作業指示 →
次に示すコンピュータ認知行動療法(CCBT)に関する文章を、最後の文の後から書き継ぎなさい。

本文抜粋 →
━━━━━━━━━━━━━━━━━━━━━━━━━━━━━━

うつ病に対する効果的な治療法として、認知行動療法(CBT:Cognitive Behavioural Therapy)が注目されている。しかし、CBTのセラピストの数は依然として少なく、この治療を受けられる患者の数は限られている。この問題を解決するため、コンピュータを利用した自助プログラムであるコンピュータ認知行動療法(CCBT : Computerized CBT)が開発されている。本研究では、CCBTについてのメタ解析であるSo et al. (2013)で得られた結果に下位群分析を施行し、かつCCBTの費用対効果に関する系統的レビューを行うことを通じて、今後の成人うつへのCCBTの開発や運用における展望と課題を検証した。

既に、So et al.(2013)によって、CCBTについて、抑うつ症状が減少する一方で、脱落率が高いことが明らかにされており、本研究では、新たに、(1)周囲からの援助の有無、(2)世代間差、(3)うつ症状の重症度による差、(4)マルチメディア機能の有無において下位群分析が施行され、加えて費用対効果の系統的レビューが施行された。

━━━━━━━━━━━━━━━━━━━━━━━━━━━━━━

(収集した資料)
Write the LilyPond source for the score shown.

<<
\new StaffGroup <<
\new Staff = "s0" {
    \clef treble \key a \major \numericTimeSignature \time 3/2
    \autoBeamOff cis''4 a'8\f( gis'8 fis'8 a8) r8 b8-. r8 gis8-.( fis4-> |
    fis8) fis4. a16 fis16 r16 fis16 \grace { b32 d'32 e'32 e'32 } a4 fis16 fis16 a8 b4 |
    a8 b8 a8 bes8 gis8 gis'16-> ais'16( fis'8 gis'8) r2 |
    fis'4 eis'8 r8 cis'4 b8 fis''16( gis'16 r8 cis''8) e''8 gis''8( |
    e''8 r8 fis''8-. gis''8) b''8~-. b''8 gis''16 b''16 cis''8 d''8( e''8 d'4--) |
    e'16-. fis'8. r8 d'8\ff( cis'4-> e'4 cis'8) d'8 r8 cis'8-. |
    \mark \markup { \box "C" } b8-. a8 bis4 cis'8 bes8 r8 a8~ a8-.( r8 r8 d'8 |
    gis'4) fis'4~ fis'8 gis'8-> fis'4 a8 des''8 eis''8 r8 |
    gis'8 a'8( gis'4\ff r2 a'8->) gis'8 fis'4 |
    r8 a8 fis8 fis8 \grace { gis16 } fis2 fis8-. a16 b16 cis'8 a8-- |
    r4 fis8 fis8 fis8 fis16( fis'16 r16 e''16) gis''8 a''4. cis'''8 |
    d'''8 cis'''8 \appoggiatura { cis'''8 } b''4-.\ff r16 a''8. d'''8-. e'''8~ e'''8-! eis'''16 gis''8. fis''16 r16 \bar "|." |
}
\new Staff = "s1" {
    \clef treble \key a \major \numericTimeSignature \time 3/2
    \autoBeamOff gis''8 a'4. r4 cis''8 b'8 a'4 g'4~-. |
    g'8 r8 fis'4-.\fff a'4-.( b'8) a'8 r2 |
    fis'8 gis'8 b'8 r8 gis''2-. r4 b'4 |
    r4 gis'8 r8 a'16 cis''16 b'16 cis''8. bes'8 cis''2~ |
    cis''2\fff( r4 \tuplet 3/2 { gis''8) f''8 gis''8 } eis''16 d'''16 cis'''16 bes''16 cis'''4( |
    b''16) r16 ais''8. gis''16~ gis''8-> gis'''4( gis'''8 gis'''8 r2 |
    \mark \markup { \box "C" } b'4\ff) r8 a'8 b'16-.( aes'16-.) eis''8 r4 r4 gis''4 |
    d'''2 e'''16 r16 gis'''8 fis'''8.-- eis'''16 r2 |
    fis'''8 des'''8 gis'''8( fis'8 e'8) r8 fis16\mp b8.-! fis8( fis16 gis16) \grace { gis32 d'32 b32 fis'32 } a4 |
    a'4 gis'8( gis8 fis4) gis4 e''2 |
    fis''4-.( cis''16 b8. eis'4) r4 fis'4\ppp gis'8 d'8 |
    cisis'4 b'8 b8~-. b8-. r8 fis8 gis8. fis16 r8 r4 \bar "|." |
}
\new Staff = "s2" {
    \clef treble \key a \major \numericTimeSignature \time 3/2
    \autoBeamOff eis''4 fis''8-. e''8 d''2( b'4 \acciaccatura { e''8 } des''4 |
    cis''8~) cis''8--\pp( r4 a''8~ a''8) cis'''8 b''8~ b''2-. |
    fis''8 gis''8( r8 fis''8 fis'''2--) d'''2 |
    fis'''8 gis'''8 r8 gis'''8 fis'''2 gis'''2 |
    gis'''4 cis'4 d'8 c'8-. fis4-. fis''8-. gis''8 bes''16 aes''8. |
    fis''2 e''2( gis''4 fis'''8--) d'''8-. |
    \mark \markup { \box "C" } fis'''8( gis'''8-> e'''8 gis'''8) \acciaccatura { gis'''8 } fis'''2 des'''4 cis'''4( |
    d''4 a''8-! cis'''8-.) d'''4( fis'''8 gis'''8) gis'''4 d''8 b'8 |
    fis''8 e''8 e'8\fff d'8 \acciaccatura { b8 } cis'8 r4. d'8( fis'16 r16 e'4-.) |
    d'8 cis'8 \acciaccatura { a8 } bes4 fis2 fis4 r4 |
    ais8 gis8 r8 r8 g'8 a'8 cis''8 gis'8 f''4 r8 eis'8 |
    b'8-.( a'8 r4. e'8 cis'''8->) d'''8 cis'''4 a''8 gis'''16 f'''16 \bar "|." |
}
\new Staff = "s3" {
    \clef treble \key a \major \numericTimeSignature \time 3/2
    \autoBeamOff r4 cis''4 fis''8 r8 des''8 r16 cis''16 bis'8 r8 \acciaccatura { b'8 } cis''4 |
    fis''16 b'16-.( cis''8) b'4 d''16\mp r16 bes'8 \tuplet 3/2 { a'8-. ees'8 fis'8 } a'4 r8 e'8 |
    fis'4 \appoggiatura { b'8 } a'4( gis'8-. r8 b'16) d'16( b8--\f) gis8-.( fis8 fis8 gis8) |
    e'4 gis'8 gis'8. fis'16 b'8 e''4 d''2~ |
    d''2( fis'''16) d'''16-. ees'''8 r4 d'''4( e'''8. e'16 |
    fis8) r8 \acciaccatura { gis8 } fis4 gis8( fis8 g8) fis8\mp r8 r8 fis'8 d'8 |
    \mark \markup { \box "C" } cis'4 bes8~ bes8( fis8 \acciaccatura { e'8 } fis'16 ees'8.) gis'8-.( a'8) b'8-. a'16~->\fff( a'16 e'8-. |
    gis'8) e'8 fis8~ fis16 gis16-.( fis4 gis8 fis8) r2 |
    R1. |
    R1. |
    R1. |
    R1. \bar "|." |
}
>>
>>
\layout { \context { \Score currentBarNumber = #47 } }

━━━━━━━━━━━━━━━━━━━━━━━━━━━━━━

課題への解答 →
採用基準を満たした14研究によるメタ解析が施行され、次の結果が得られた。CCBTを完全に1人で行うのではなく周囲からの援助があると効果は約2倍になるが、脱落率に差は認められなかった。30代、40代に比べて、50代以上では効果が半減し、20代では効果は認めず、脱落率においても30代、40代は高い傾向が示唆された。うつ重症度による有意な効果の差はなかったが、脱落率は重症ほど高かった。マルチメディア機能があっても効果に差はないが、脱落率を下げる可能性が示唆された。経済評価の系統的レビューにおいては、費用対効果と費用対便益の両方を含む3件の研究が検索された。すべての研究においてどちらの視点においてもCCBTに支持的な結果であった。

下位群分析の結果から、効果を高め脱落率を下げるためにCCBTへの周囲からの援助とマルチメディア機能の一層の充実が有効と期待された。費用対効果研究については、研究間の調査分析手法に異質性が認められた。